== WHAT IS REQUIRED ==
Repeat every line of the following material exactly.

- - - - -

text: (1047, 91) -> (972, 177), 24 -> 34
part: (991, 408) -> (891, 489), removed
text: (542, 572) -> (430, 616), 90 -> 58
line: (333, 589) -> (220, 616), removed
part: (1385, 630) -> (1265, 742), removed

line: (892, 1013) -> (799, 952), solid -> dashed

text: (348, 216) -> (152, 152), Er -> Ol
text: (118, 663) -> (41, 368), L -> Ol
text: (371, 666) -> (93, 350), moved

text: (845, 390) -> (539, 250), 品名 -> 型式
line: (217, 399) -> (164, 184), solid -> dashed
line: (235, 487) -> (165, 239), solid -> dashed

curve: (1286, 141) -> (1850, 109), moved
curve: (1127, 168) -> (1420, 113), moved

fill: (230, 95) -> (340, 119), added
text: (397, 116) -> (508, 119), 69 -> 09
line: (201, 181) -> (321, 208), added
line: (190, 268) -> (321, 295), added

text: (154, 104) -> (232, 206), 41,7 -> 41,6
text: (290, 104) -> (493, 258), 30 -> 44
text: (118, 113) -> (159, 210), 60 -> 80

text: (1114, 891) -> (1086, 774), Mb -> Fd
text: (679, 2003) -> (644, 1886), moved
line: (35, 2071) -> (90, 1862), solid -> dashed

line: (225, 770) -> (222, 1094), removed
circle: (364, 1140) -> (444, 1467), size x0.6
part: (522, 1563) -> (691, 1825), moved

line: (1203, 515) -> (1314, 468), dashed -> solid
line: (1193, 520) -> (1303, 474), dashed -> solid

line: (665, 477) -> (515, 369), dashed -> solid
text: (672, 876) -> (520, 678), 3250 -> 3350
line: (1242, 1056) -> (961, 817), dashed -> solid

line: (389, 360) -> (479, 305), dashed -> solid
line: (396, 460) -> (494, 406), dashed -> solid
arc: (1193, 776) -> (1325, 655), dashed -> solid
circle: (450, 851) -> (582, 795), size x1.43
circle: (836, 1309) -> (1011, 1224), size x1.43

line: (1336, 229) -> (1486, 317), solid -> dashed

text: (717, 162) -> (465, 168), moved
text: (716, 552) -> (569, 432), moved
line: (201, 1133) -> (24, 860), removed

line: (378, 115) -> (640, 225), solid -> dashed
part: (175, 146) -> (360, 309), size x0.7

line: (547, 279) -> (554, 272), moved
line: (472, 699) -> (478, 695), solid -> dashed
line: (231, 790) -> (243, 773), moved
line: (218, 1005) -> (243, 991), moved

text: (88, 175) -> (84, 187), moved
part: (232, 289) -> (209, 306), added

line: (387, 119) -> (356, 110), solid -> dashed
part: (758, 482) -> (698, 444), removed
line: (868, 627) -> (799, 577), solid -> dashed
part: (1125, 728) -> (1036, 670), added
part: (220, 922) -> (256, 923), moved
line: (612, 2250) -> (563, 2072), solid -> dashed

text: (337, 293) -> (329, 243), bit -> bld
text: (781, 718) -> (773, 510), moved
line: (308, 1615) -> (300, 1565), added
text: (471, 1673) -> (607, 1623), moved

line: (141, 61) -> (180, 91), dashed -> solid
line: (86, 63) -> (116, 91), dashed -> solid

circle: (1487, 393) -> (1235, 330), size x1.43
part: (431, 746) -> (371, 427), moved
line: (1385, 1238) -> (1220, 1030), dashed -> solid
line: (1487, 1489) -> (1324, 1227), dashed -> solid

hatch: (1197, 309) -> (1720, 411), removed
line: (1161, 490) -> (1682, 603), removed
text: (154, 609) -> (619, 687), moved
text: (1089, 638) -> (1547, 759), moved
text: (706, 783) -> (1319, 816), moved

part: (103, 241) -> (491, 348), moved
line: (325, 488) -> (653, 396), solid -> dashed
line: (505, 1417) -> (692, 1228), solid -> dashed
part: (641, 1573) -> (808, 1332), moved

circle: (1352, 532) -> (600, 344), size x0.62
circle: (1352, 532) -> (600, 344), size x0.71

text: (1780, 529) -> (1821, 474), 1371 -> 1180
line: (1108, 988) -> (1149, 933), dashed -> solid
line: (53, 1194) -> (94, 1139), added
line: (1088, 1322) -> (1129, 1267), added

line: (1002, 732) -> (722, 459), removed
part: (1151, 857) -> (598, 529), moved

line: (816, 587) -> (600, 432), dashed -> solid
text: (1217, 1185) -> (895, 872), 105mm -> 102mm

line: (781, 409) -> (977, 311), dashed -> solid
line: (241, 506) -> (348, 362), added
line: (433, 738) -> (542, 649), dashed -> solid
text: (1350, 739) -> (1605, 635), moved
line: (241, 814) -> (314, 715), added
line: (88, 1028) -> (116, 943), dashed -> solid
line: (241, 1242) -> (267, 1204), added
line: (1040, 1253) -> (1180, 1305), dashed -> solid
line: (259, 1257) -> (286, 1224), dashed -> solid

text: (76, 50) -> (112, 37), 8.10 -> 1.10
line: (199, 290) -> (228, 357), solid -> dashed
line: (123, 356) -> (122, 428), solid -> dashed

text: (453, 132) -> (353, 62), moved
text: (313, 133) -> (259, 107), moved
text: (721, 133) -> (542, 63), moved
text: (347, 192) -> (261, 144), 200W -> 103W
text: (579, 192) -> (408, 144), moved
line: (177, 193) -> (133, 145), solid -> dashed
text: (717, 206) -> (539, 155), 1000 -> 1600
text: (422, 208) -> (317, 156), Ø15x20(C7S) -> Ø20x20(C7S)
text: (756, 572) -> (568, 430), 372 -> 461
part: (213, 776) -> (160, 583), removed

- - - - -

== SOLUTION TO THIS PROBLEM ==
text: (1047, 91) -> (972, 177), 24 -> 34
part: (991, 408) -> (891, 489), removed
text: (542, 572) -> (430, 616), 90 -> 58
line: (333, 589) -> (220, 616), removed
part: (1385, 630) -> (1265, 742), removed

line: (892, 1013) -> (799, 952), solid -> dashed

text: (348, 216) -> (152, 152), Er -> Ol
text: (118, 663) -> (41, 368), L -> Ol
text: (371, 666) -> (93, 350), moved

text: (845, 390) -> (539, 250), 品名 -> 型式
line: (217, 399) -> (164, 184), solid -> dashed
line: (235, 487) -> (165, 239), solid -> dashed

curve: (1286, 141) -> (1850, 109), moved
curve: (1127, 168) -> (1420, 113), moved

fill: (230, 95) -> (340, 119), added
text: (397, 116) -> (508, 119), 69 -> 09
line: (201, 181) -> (321, 208), added
line: (190, 268) -> (321, 295), added

text: (154, 104) -> (232, 206), 41,7 -> 41,6
text: (290, 104) -> (493, 258), 30 -> 44
text: (118, 113) -> (159, 210), 60 -> 80

text: (1114, 891) -> (1086, 774), Mb -> Fd
text: (679, 2003) -> (644, 1886), moved
line: (35, 2071) -> (90, 1862), solid -> dashed

line: (225, 770) -> (222, 1094), removed
circle: (364, 1140) -> (444, 1467), size x0.6
part: (522, 1563) -> (691, 1825), moved

line: (1203, 515) -> (1314, 468), dashed -> solid
line: (1193, 520) -> (1303, 474), dashed -> solid

line: (665, 477) -> (515, 369), dashed -> solid
text: (672, 876) -> (520, 678), 3250 -> 3350
line: (1242, 1056) -> (961, 817), dashed -> solid

line: (389, 360) -> (479, 305), dashed -> solid
line: (396, 460) -> (494, 406), dashed -> solid
arc: (1193, 776) -> (1325, 655), dashed -> solid
circle: (450, 851) -> (582, 795), size x1.43
circle: (836, 1309) -> (1011, 1224), size x1.43

line: (1336, 229) -> (1486, 317), solid -> dashed

text: (717, 162) -> (465, 168), moved
text: (716, 552) -> (569, 432), moved
line: (201, 1133) -> (24, 860), removed

line: (378, 115) -> (640, 225), solid -> dashed
part: (175, 146) -> (360, 309), size x0.7

line: (547, 279) -> (554, 272), moved
line: (472, 699) -> (478, 695), solid -> dashed
line: (231, 790) -> (243, 773), moved
line: (218, 1005) -> (243, 991), moved

text: (88, 175) -> (84, 187), moved
part: (232, 289) -> (209, 306), added

line: (387, 119) -> (356, 110), solid -> dashed
part: (758, 482) -> (698, 444), removed
line: (868, 627) -> (799, 577), solid -> dashed
part: (1125, 728) -> (1036, 670), added
part: (220, 922) -> (256, 923), moved
line: (612, 2250) -> (563, 2072), solid -> dashed

text: (337, 293) -> (329, 243), bit -> bld
text: (781, 718) -> (773, 510), moved
line: (308, 1615) -> (300, 1565), added
text: (471, 1673) -> (607, 1623), moved

line: (141, 61) -> (180, 91), dashed -> solid
line: (86, 63) -> (116, 91), dashed -> solid

circle: (1487, 393) -> (1235, 330), size x1.43
part: (431, 746) -> (371, 427), moved
line: (1385, 1238) -> (1220, 1030), dashed -> solid
line: (1487, 1489) -> (1324, 1227), dashed -> solid

hatch: (1197, 309) -> (1720, 411), removed
line: (1161, 490) -> (1682, 603), removed
text: (154, 609) -> (619, 687), moved
text: (1089, 638) -> (1547, 759), moved
text: (706, 783) -> (1319, 816), moved

part: (103, 241) -> (491, 348), moved
line: (325, 488) -> (653, 396), solid -> dashed
line: (505, 1417) -> (692, 1228), solid -> dashed
part: (641, 1573) -> (808, 1332), moved

circle: (1352, 532) -> (600, 344), size x0.62
circle: (1352, 532) -> (600, 344), size x0.71

text: (1780, 529) -> (1821, 474), 1371 -> 1180
line: (1108, 988) -> (1149, 933), dashed -> solid
line: (53, 1194) -> (94, 1139), added
line: (1088, 1322) -> (1129, 1267), added

line: (1002, 732) -> (722, 459), removed
part: (1151, 857) -> (598, 529), moved

line: (816, 587) -> (600, 432), dashed -> solid
text: (1217, 1185) -> (895, 872), 105mm -> 102mm

line: (781, 409) -> (977, 311), dashed -> solid
line: (241, 506) -> (348, 362), added
line: (433, 738) -> (542, 649), dashed -> solid
text: (1350, 739) -> (1605, 635), moved
line: (241, 814) -> (314, 715), added
line: (88, 1028) -> (116, 943), dashed -> solid
line: (241, 1242) -> (267, 1204), added
line: (1040, 1253) -> (1180, 1305), dashed -> solid
line: (259, 1257) -> (286, 1224), dashed -> solid

text: (76, 50) -> (112, 37), 8.10 -> 1.10
line: (199, 290) -> (228, 357), solid -> dashed
line: (123, 356) -> (122, 428), solid -> dashed

text: (453, 132) -> (353, 62), moved
text: (313, 133) -> (259, 107), moved
text: (721, 133) -> (542, 63), moved
text: (347, 192) -> (261, 144), 200W -> 103W
text: (579, 192) -> (408, 144), moved
line: (177, 193) -> (133, 145), solid -> dashed
text: (717, 206) -> (539, 155), 1000 -> 1600
text: (422, 208) -> (317, 156), Ø15x20(C7S) -> Ø20x20(C7S)
text: (756, 572) -> (568, 430), 372 -> 461
part: (213, 776) -> (160, 583), removed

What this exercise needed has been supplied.